EXCERPTED TEXT:
If comfort is important
If you're looking for comfort due to long-term wear, and not necessarily looking for small or compact options, then consider Audio-Technica's popular ATH-M50x which sell for $130 on Amazon.com. A higher-end offering from Sennheiser, the PXC 550, is noise-canceling and also comfortable to wear, but comes in at a hefty $400.
Unique to Apple
A number of companies are offering headphones that are specialized for the missing headphone jack in the iPhone 7. The Philips Fidelio M2L, for example, provides an all-digital connection to 48kHz high-resolution audio files from an iPhone via the Lightning port.
Another option that AppleInsider got a sneak peak of is the new Audeze iSine, the word's first-ever planar magnetic in-ear buds. They're ultraportable, and offer superior sound by cramming patented "Fluxor Magnets" inside a lightweight shell that can clip to your ear and easily fit in your pocket.
Beats by Dre
Apple-owned Beats offers a range of options for iPhone users. The latest Beats Solo3 is almost identical in appearance to its predecessor, the Beats Solo2, but comes with a W1 chip that boosts battery life and simplifies the pairing process with iPhone 7.
If you're not quite ready to ditch your 3.5mm headphones you can easily use the Lightning adapter that comes with the phone, but you can't charge and listen at the same time. It's also limited by the lack of mic and audio control support for third-party headphones, meaning you can't use the in-line mic and controls to talk to Siri or take a call.

WORK REQUEST 1:
Reproduce the passage on headphones from "Beats by Dre" up to and including "with iPhone 7.".
WORK REQUEST 2:
In the passage on headphones, what does the chip in the Beats Solo3 do?
WORK REQUEST 3:
Please extend the passage on headphones, picking up after its final sentence.

DATA SHOWN:
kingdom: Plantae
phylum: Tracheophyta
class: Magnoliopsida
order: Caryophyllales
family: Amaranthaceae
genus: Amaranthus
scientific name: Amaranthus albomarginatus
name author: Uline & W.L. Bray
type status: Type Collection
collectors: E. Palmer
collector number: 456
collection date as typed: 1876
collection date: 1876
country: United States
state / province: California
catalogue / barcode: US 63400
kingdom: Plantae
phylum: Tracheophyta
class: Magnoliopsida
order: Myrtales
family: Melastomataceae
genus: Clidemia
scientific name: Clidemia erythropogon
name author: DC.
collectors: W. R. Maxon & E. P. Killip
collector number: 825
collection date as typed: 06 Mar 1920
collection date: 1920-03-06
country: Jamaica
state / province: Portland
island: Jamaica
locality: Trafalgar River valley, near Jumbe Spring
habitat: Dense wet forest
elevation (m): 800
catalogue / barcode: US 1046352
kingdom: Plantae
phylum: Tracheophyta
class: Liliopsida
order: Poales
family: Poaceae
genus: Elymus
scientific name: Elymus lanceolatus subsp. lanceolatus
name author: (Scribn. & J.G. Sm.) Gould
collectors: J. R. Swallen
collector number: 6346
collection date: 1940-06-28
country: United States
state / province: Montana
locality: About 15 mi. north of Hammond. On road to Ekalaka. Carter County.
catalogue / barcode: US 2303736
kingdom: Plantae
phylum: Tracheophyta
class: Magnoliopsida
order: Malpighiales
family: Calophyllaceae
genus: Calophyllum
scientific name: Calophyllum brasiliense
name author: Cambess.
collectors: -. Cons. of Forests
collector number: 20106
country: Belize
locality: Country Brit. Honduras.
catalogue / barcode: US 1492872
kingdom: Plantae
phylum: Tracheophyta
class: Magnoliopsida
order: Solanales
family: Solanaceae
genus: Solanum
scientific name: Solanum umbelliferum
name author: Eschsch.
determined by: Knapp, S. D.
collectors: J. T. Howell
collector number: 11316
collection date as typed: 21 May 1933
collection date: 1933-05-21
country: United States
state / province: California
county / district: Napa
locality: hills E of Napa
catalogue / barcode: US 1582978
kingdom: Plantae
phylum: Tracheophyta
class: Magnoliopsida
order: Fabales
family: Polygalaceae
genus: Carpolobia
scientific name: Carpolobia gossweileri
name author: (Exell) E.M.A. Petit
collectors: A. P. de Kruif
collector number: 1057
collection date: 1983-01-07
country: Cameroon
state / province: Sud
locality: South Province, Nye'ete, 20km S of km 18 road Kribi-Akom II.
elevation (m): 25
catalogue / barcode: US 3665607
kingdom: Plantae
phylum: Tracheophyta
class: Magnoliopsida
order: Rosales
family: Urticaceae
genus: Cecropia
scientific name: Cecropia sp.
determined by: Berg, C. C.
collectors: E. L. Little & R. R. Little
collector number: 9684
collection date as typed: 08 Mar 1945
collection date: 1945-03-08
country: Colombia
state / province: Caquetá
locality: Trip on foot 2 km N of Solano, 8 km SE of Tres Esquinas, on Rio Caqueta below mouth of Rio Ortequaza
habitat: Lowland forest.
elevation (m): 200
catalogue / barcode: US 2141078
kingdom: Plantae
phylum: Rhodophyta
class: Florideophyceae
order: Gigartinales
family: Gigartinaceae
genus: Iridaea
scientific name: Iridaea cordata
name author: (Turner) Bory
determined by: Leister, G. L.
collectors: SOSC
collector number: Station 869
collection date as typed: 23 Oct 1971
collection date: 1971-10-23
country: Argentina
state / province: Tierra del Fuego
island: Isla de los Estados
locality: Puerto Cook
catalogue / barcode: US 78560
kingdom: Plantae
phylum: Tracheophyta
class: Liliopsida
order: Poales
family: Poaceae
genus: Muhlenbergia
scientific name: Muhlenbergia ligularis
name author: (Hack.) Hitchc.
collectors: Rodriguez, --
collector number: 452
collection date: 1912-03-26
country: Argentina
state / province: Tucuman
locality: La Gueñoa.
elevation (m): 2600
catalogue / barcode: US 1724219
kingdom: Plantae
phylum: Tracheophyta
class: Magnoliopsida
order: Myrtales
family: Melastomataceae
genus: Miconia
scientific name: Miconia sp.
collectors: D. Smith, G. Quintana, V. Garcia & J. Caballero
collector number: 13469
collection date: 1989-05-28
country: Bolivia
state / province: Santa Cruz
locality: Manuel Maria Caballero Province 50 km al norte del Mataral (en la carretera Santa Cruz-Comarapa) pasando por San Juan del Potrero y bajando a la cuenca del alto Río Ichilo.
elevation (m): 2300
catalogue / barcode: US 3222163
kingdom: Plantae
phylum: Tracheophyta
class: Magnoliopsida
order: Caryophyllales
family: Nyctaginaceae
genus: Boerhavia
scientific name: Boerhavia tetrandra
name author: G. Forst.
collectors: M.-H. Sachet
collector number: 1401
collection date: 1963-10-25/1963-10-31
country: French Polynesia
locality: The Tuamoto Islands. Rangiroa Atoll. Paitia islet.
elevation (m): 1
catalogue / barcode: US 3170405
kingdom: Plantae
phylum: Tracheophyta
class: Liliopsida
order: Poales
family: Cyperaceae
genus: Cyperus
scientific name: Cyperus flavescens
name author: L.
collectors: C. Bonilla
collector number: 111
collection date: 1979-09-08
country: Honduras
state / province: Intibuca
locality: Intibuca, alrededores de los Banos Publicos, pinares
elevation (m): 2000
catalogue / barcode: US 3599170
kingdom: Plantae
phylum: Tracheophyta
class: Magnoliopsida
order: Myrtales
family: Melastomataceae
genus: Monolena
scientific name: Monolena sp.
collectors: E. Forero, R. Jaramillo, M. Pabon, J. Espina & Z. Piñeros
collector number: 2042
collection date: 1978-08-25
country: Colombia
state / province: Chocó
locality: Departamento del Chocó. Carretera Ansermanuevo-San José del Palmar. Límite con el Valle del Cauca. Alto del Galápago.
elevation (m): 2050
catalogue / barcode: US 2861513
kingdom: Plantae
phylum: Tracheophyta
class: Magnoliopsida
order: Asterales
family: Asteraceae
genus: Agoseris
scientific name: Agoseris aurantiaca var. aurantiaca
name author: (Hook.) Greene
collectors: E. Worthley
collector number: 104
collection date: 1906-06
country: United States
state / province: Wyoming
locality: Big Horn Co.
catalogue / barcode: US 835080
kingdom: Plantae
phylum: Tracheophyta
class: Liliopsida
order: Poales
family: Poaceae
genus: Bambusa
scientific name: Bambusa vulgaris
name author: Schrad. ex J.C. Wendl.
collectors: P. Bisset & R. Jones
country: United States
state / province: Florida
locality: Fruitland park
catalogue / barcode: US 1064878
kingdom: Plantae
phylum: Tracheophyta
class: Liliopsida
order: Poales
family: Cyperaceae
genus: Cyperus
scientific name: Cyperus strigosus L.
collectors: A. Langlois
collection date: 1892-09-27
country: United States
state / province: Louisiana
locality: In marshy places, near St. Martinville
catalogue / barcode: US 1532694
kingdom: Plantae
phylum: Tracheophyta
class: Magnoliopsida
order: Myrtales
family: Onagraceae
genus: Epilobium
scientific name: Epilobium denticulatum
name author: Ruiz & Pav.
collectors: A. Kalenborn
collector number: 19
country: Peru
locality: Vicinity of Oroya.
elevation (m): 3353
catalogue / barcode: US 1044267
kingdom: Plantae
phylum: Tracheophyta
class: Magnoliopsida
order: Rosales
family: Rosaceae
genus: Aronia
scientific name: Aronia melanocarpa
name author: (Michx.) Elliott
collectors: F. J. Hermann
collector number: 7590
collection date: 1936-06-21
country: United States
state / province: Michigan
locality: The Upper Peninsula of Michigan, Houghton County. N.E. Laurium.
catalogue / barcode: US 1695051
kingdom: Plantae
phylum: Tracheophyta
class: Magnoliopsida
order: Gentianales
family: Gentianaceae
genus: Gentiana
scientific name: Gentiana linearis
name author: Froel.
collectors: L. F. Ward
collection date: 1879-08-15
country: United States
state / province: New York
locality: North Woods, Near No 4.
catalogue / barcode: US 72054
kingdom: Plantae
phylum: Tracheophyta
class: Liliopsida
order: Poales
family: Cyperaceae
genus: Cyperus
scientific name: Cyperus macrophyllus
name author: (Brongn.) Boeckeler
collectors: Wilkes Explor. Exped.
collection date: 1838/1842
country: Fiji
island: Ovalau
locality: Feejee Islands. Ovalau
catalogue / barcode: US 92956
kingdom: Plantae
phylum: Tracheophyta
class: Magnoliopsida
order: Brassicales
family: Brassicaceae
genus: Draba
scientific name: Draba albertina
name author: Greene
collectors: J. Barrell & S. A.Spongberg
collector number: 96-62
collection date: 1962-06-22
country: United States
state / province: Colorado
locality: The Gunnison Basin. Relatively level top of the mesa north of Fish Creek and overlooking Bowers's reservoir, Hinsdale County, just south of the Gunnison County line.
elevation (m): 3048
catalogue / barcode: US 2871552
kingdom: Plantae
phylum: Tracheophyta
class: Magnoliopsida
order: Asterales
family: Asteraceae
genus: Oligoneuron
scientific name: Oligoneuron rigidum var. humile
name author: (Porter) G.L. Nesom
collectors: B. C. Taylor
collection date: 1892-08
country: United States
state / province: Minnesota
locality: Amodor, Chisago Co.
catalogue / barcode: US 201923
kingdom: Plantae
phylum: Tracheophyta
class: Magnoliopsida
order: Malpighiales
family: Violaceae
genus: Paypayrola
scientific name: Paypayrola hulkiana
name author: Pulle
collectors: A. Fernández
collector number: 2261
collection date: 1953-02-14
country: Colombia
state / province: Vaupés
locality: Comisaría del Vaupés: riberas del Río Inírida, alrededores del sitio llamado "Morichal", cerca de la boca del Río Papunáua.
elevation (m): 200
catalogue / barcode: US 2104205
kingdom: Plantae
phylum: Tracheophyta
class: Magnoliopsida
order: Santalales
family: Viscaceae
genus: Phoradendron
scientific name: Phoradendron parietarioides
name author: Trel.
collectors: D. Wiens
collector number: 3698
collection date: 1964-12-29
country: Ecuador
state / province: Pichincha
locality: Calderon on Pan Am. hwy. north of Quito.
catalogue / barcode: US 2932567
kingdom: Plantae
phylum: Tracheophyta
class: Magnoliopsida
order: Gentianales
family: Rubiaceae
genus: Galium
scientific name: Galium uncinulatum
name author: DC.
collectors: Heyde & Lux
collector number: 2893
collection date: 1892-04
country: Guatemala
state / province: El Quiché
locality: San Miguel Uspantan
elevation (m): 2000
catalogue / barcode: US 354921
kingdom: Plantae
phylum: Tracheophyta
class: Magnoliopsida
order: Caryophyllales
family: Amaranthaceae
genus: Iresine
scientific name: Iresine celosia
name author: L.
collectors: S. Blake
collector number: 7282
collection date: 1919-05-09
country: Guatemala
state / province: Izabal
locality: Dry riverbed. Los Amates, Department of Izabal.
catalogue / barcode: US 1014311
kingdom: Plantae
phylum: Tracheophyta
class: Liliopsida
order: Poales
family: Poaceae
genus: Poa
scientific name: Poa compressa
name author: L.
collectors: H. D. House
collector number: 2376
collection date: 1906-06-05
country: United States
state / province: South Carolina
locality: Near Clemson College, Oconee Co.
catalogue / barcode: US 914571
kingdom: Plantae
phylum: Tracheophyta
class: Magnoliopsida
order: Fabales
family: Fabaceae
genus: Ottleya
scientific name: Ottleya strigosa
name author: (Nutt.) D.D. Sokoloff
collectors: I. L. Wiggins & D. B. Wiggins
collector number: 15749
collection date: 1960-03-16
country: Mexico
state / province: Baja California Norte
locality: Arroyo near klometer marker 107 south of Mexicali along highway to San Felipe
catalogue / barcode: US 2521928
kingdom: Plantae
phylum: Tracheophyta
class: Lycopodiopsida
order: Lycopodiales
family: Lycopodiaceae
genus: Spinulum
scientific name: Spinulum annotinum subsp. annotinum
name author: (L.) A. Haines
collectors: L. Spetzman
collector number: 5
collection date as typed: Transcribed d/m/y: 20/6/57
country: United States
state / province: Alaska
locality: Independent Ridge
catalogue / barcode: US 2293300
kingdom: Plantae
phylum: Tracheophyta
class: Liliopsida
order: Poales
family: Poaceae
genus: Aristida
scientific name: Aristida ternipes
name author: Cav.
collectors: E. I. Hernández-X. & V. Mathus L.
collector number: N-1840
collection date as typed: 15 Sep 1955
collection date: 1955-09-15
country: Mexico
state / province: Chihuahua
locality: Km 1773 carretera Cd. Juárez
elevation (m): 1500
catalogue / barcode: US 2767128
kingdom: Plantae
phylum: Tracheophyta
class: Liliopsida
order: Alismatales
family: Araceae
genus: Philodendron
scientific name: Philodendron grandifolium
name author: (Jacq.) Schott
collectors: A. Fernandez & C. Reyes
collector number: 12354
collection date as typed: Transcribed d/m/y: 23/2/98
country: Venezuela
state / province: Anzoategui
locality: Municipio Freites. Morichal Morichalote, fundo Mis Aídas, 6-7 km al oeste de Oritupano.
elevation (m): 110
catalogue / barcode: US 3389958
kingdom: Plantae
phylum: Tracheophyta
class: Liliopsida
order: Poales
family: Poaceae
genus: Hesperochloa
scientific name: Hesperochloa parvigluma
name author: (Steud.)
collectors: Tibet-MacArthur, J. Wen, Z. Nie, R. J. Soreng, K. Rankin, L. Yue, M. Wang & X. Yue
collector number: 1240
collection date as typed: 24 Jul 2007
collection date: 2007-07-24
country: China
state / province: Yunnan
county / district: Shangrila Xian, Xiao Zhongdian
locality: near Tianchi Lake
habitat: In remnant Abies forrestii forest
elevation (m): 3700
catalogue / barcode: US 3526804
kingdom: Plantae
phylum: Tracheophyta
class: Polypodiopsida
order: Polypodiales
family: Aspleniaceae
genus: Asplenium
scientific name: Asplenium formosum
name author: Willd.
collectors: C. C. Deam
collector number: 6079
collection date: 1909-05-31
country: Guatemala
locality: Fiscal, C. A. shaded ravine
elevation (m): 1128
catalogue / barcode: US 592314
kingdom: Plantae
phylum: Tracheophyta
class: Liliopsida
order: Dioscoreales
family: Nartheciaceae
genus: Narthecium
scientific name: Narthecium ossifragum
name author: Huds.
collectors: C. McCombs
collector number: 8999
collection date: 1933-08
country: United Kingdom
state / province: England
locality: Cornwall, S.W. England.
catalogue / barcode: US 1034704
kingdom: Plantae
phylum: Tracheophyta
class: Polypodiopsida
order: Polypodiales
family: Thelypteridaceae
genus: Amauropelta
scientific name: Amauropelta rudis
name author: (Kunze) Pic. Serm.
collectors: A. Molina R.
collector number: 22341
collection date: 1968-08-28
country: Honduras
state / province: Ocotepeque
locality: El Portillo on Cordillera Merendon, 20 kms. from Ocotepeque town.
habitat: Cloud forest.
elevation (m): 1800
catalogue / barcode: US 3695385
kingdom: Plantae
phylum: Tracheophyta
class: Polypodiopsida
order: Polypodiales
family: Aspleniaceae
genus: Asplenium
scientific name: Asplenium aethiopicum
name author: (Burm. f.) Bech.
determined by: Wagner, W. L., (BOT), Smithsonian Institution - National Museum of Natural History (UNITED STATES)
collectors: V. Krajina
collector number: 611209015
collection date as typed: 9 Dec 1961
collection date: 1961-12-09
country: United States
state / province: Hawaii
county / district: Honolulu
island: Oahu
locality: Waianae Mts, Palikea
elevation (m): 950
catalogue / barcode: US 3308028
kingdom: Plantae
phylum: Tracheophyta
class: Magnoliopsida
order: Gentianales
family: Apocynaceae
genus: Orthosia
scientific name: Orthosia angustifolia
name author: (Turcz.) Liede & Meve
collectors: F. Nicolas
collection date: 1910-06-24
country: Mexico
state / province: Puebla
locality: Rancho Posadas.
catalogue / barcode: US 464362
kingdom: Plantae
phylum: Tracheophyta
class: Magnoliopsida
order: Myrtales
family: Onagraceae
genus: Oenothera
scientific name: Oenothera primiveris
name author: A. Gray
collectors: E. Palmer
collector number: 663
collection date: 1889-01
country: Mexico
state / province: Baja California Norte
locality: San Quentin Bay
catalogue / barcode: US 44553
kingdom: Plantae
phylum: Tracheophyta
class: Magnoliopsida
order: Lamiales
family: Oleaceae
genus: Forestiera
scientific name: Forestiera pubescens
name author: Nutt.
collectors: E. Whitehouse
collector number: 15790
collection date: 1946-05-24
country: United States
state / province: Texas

REPLY 1:
Beats by Dre
Apple-owned Beats offers a range of options for iPhone users. The latest Beats Solo3 is almost identical in appearance to its predecessor, the Beats Solo2, but comes with a W1 chip that boosts battery life and simplifies the pairing process with iPhone 7.

REPLY 2:
The W1 chip boosts battery life and simplifies pairing with the iPhone 7.

REPLY 3:
If you want to stick with an Apple product, the iPhone Lightning Dock allows you to charge your phone and utilize a spare 3.5mm plug on the back of the dock to listen via headphones.
Alternatively, the Fuze Caseis being funded through crowdsourcing site Indiegogo and integrates the adapter dongle that Apple has included into their phone case. The result is a restored headphone jack that still allows access to the Lightning port of the device. It also has a built-in 2,400 mAh battery for the iPhone 7 and a 3,600 mAh battery for the iPhone 7 Plus.
Third-party options also include a Fuze battery case that has an integrated 3.5mm jack and Griffin's $20 iTrip Clip that turns corded headphones wireless allowing taking calls or talking to Siri with it's built-in mic.
AppleInsider will be providing more in-depth reviews of a few of these headphones in the coming weeks.